→ Exercise requirements: Retype each of the items below word for word, leaving out the pictures.
------------------------------
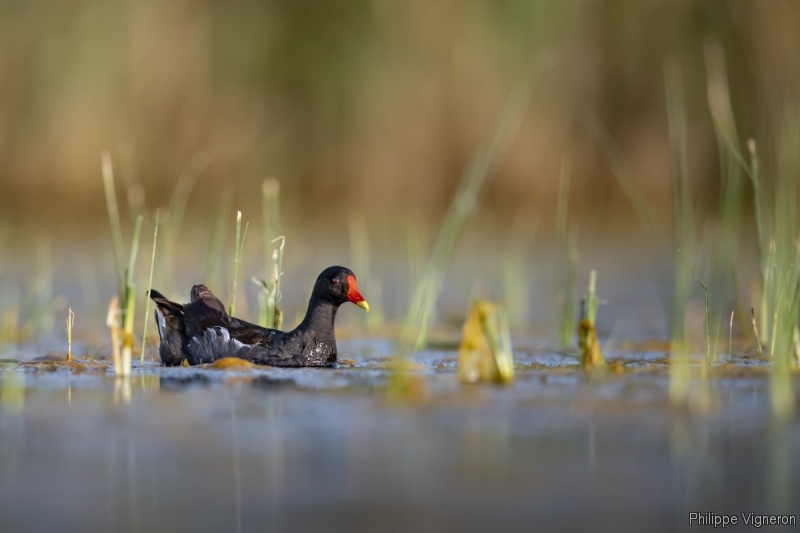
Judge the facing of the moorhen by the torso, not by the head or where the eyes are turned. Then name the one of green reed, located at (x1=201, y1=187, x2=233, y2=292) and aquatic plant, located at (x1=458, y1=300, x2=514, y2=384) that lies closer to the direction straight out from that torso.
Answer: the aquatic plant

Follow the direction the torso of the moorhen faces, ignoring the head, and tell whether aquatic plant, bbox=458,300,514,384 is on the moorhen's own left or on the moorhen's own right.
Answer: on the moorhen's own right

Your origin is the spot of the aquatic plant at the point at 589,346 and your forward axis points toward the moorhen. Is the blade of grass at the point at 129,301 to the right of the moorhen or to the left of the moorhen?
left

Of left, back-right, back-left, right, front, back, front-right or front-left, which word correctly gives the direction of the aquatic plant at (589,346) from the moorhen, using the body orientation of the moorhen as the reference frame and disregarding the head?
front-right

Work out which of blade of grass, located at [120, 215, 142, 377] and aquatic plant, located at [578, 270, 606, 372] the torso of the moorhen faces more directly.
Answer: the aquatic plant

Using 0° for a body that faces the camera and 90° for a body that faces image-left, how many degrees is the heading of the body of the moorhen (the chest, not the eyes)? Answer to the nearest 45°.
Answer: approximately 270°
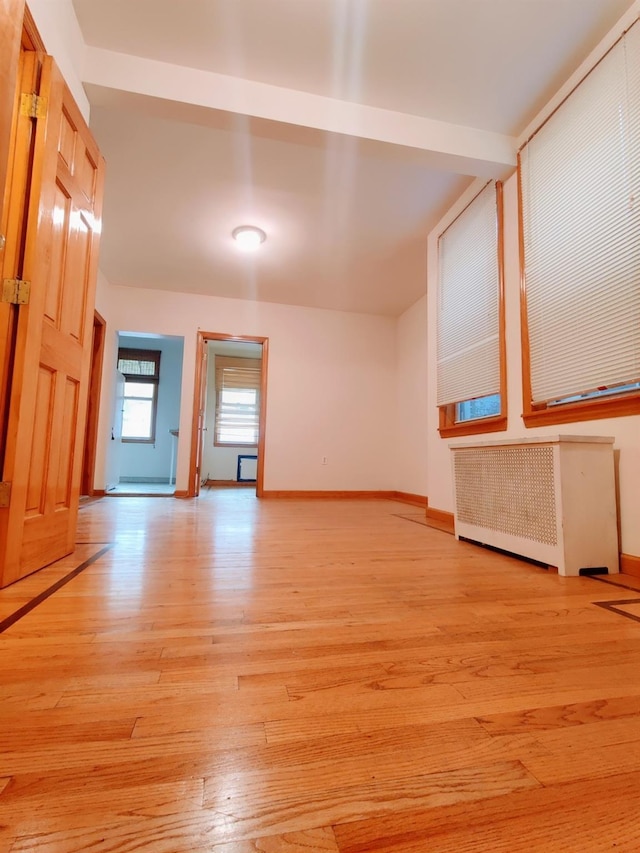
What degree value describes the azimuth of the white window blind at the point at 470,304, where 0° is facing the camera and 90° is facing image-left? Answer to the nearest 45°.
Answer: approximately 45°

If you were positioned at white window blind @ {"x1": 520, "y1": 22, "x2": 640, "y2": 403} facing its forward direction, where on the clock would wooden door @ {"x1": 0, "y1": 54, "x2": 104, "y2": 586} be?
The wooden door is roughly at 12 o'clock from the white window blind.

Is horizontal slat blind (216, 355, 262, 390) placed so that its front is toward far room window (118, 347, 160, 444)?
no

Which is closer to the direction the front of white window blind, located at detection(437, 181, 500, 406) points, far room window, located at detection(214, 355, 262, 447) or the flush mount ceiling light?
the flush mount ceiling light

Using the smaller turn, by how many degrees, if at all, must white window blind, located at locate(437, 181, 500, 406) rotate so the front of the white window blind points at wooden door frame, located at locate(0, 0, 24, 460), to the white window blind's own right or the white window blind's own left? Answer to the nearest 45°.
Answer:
------------------------------
→ Response below:
Judge the facing of the moorhen by the torso, not by the head or where the eyes are turned. Then name the one of green reed, located at (x1=201, y1=187, x2=233, y2=292) and aquatic plant, located at (x1=458, y1=300, x2=514, y2=384) that lies closer to the direction straight out from that torso.
Answer: the aquatic plant

Follow the direction the torso of the moorhen faces, ignoring the head, and tell whether aquatic plant, bbox=458,300,514,384 is on the moorhen's own left or on the moorhen's own right.
Answer: on the moorhen's own right

Your origin is the spot of the aquatic plant at the point at 589,346 and your forward axis points toward the moorhen. Is the blade of grass at the point at 129,301 to the right of the moorhen or to the left of the moorhen?
left

Of left, back-right, back-left, right, front, back, front-right or front-left, which word correctly gives the direction of the aquatic plant at (589,346) from the moorhen, using the body orientation of the moorhen as the reference frame and disregarding the head?
front-right

Work out which of blade of grass, located at [120, 215, 142, 377] and aquatic plant, located at [578, 270, 606, 372] the torso of the moorhen faces more directly.
Answer: the aquatic plant

Using 0° for a body that faces the camera and 90° for a body that faces image-left, how many degrees is the heading of the body of the moorhen (the chest, not the eyes)? Answer to the nearest 45°.
Answer: approximately 270°
What degree value describes the azimuth of the white window blind at the point at 470,304, where 0° is facing the camera and 90° is facing image-left? Answer to the nearest 45°.
Answer: approximately 45°

If you were positioned at white window blind @ {"x1": 520, "y1": 22, "x2": 640, "y2": 403} facing its forward direction, where on the clock would wooden door @ {"x1": 0, "y1": 54, "x2": 104, "y2": 586} be?
The wooden door is roughly at 12 o'clock from the white window blind.

Is horizontal slat blind (216, 355, 262, 390) placed so that its front is toward far room window (118, 347, 160, 444)?
no

Which is closer to the direction the front of white window blind, located at detection(437, 181, 500, 406) points, far room window, located at detection(214, 355, 262, 447) or the flush mount ceiling light?
the flush mount ceiling light

Using the smaller turn, by how many degrees, if at all, must white window blind, located at locate(437, 181, 500, 406) rotate so the front of the white window blind points at wooden door frame, located at locate(0, 0, 24, 460), to the white window blind's own right or the white window blind's own left? Answer to the nearest 45°.
Answer:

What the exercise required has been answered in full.